KEEPING THE BEAT: Kodo strives to preserve and re-interpret traditional Japanese performing arts. Members tour and research all over the globe, bringing back to Sado a kaleidoscope of world music and experiences which exert a strong influence on the group’s performances and compositions.
TALLINN - It’s almost as if the space between man and drum disappears and a fusion of the two entities opens up another realm. There is nothing tangible created, but there is a palpable life force, and everyone who shares that space is somehow transformed.
Kodo strives to both preserve and re-interpret traditional Japanese performing arts. Exploring the limitless possibilities of the traditional Japanese drum, the taiko, Kodo are forging new directions for a vibrant living art-form.
In Japanese the word ‘Kodo’ conveys two meanings: firstly, ‘heartbeat’ as the primal source of all rhythm. The sound of the great taiko is said to resemble mother’s heartbeat as felt in the womb, and it is no myth that babies are often lulled asleep by its thunderous vibrations.
Secondly, read in a different way, the word can mean ‘children of the drum,’ a reflection of Kodo’s desire to play their drums simply, with the heart of a child. Since their debut at the Berlin Festival in 1981, Kodo have given over 2,800 performances on five continents, spending about a third of the year overseas, a third touring in Japan and a third resting and preparing new material on Sado Island.
Taiko means ‘drum’ in Japanese. Outside Japan, the word is often used to refer to any of the various Japanese drums and to the relatively recent art-form of ensemble taiko drumming. Taiko drums have been developed into a wide range of percussion instruments that are used in Japanese folk, ritual and classical musical traditions.
One mythological story about the origin of taiko comes from the Nihon Shoki. According to myth, taiko originated from the Shinto goddess Ame no Uzume, the goddess of sunlight, Amaterasu, and her brother Susanoo, the god of the sea and storms.
In one interpretation, Susanoo suddenly becomes angry and rages from his place on the sea, bringing havoc to the land. His sister, Amaterasu, became so upset at this state of affairs, she fled into a cave and sealed it with a boulder, refusing to come out.
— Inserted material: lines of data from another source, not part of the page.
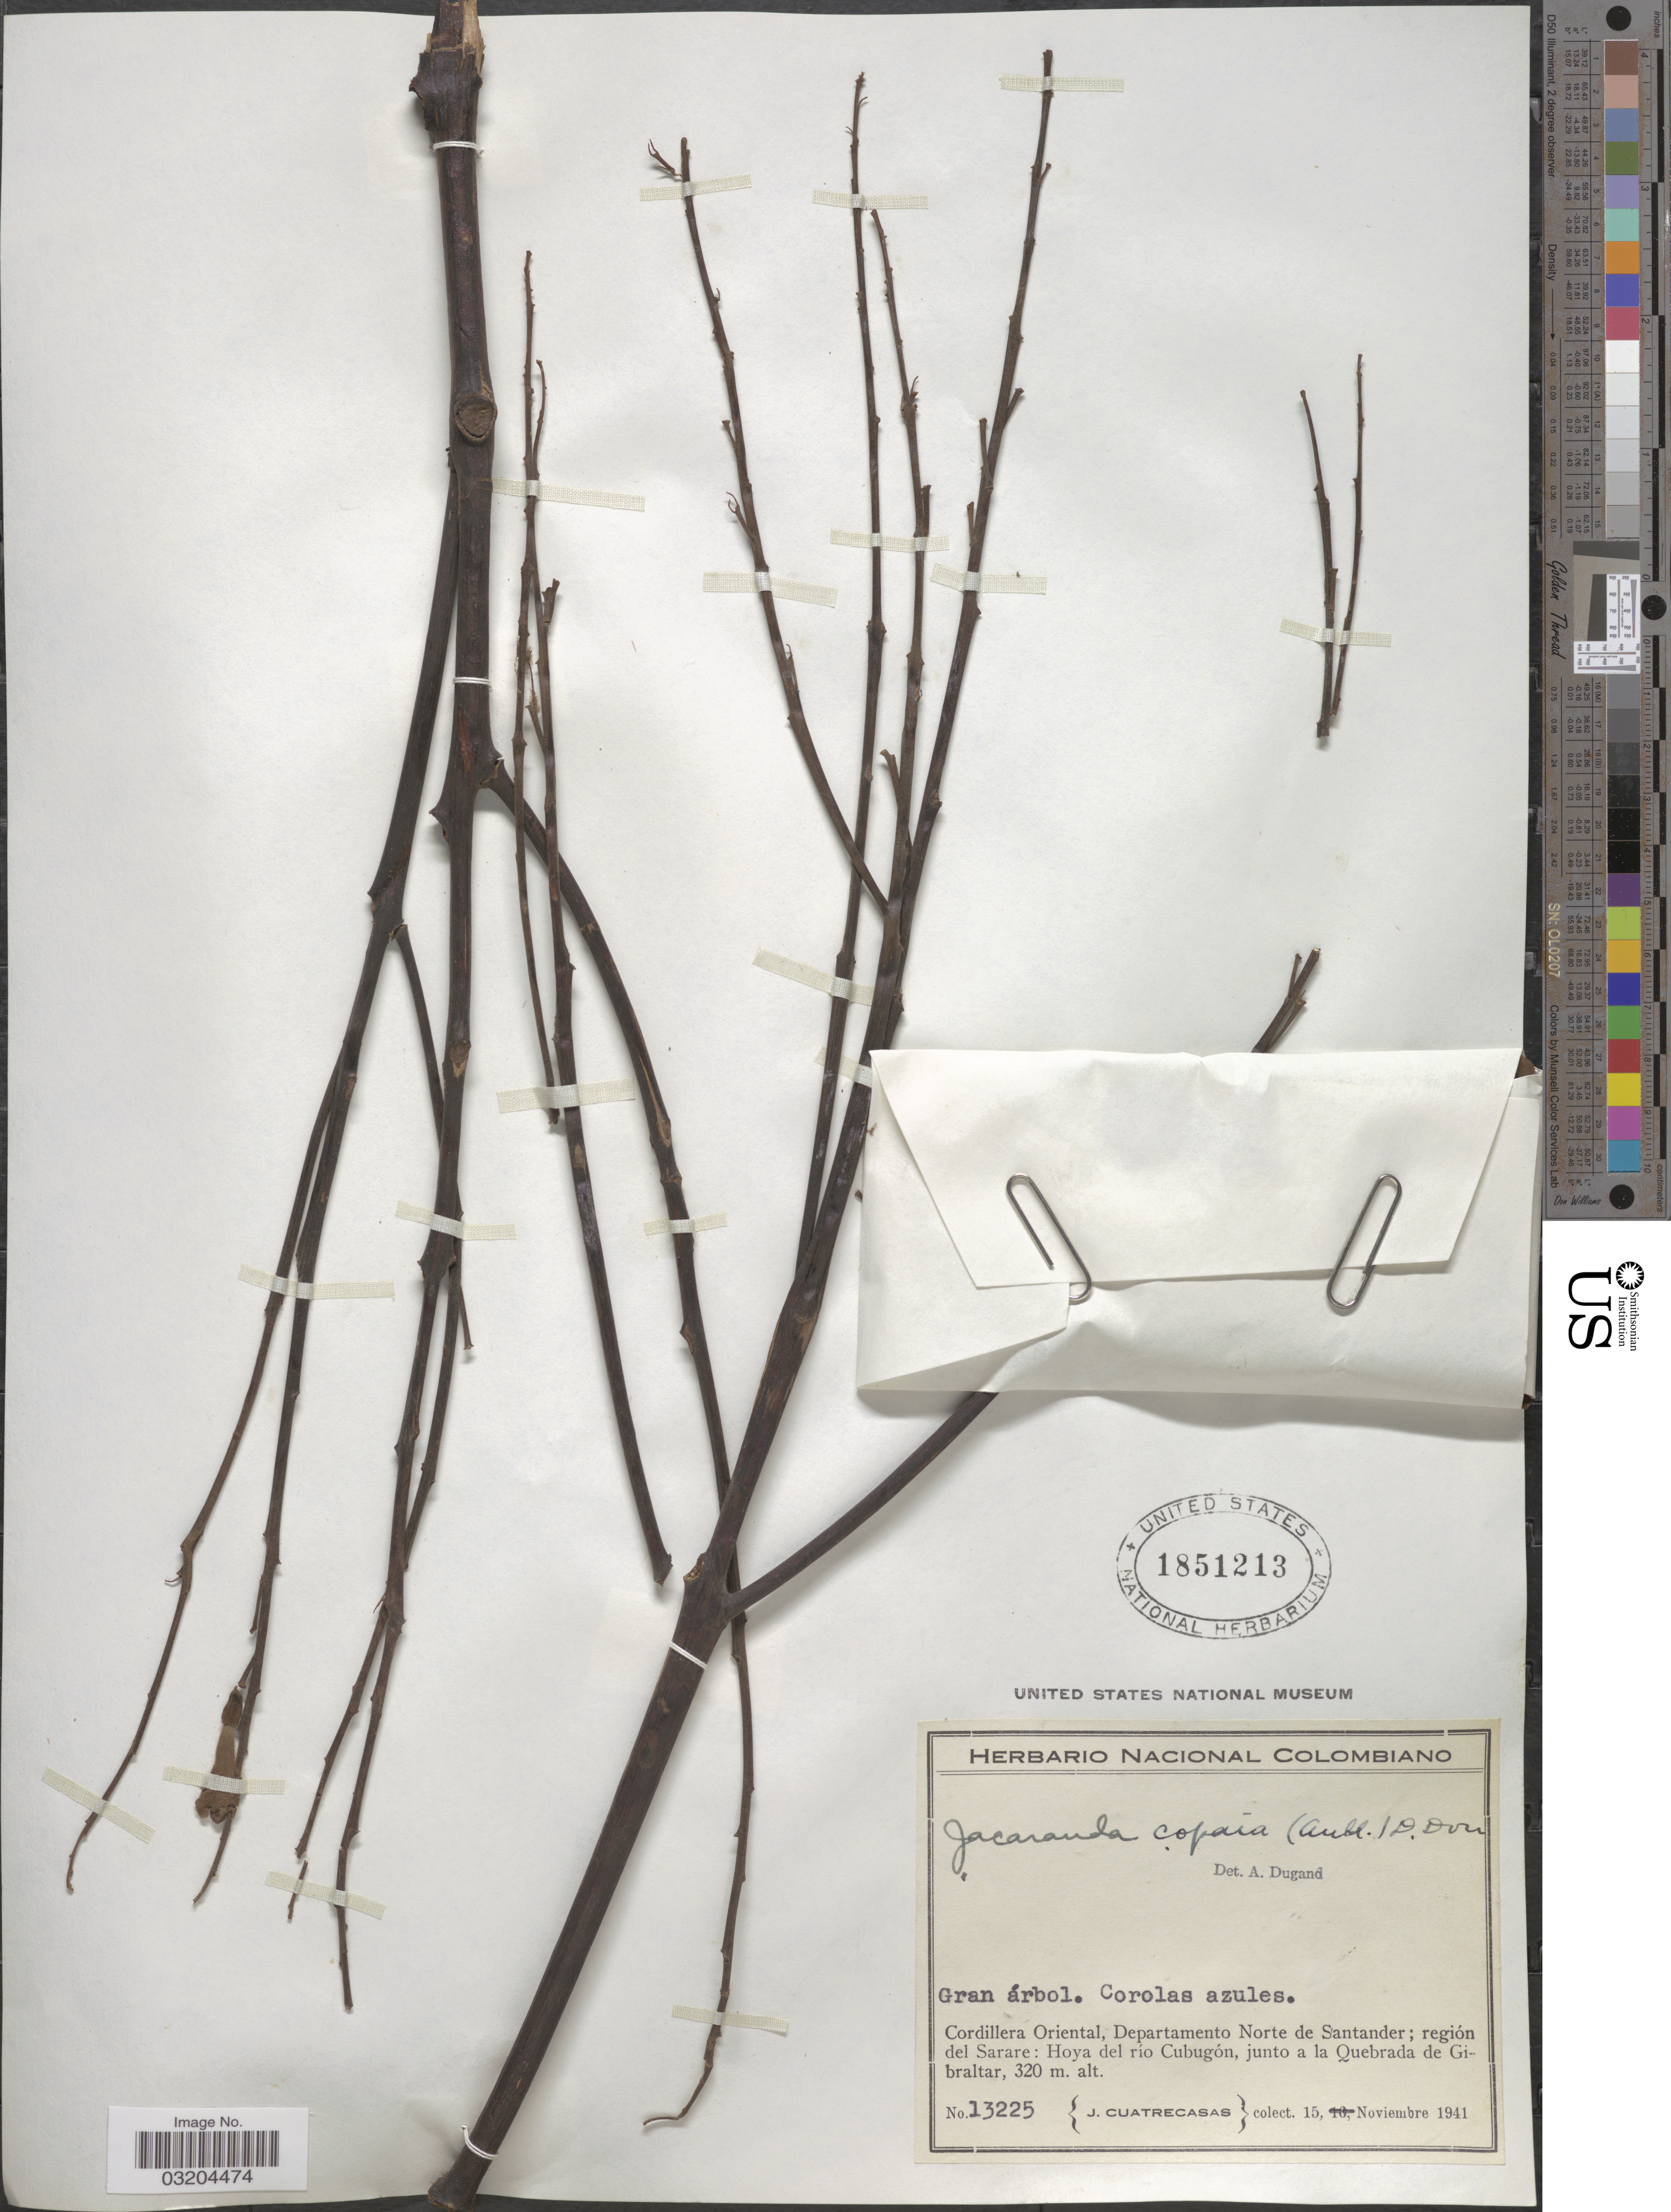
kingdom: Plantae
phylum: Tracheophyta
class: Magnoliopsida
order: Lamiales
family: Bignoniaceae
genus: Jacaranda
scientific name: Jacaranda copaia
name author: (Aubl.) D. Don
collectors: J. Cuatrecasas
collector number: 13225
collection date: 1941-11-15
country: Colombia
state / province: Norte de Santander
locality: Cordillera Oriental, Departamento Norte de Santander; región del Sarare: Hoya del río Cubugón, junto a la Quebrada de Gibraltar.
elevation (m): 320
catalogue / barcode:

The other gods gathered and knew that without sunlight, life on the Earth would decay and die. Accordingly, they tried many ways to bring her out in begging, threatening, and even trying to physically move the boulder, but met with no success.
Finally, the elder goddess Ame no Uzume, stepped forward and claimed she could bring Amaterasu out of the cave. Despite ridicule from the other gods, she proceeded with her plan. Ame no Uzume emptied out a barrel of sake and jumped on its head, stomping on it furiously to create compelling, percussive rhythms.
The gods were so moved by this music that they could not help but dance and sing. Their celebration became so noisy that Amaterasu peered out of the cave, and upon seeing the joyous scene brought her light back to the world and banished Susanoo. From Ame no Uzume’s performance, taiko music was created.
Taiko, in general, are stick percussion instruments. With the exception of the kotsuzumi and ootsuzumi, all taiko are struck with bachi. They have heads on both sides of the drum body, and a sealed resonating cavity. Taiko are also characterized by a high amount of tension on the drum heads, with a correspondingly high pitch relative to body size. This high tension likely developed in response to Japan’s wet and humid summers when most festivals take place. Many taiko are not tunable, and a drum with high head tension wouldcounteract the slacking effects of humidity.
After more than a decade of living in a converted schoolhouse, Kodo finally obtained 25 acres (10 hectares) of thickly-forested land on the Ogi peninsula in the southern part of the island, and in 1988 the opening ceremony of the village was held.
In keeping with Kodo’s dedication to preserving traditional arts, the first structure, the main office building, was reassembled from the timbers of a 200-year-old farmhouse that was scheduled for demolition.
It has now been extended and includes communal cooking and dining areas as well as a library devoted to world music and dance.
Since then, a reception building (also a reassembled farmhouse), a dormitory building, a studio and most recently a new rehearsal hall
have been added. In addition to these main communal buildings, married members of the group have been building family homes on surrounding land.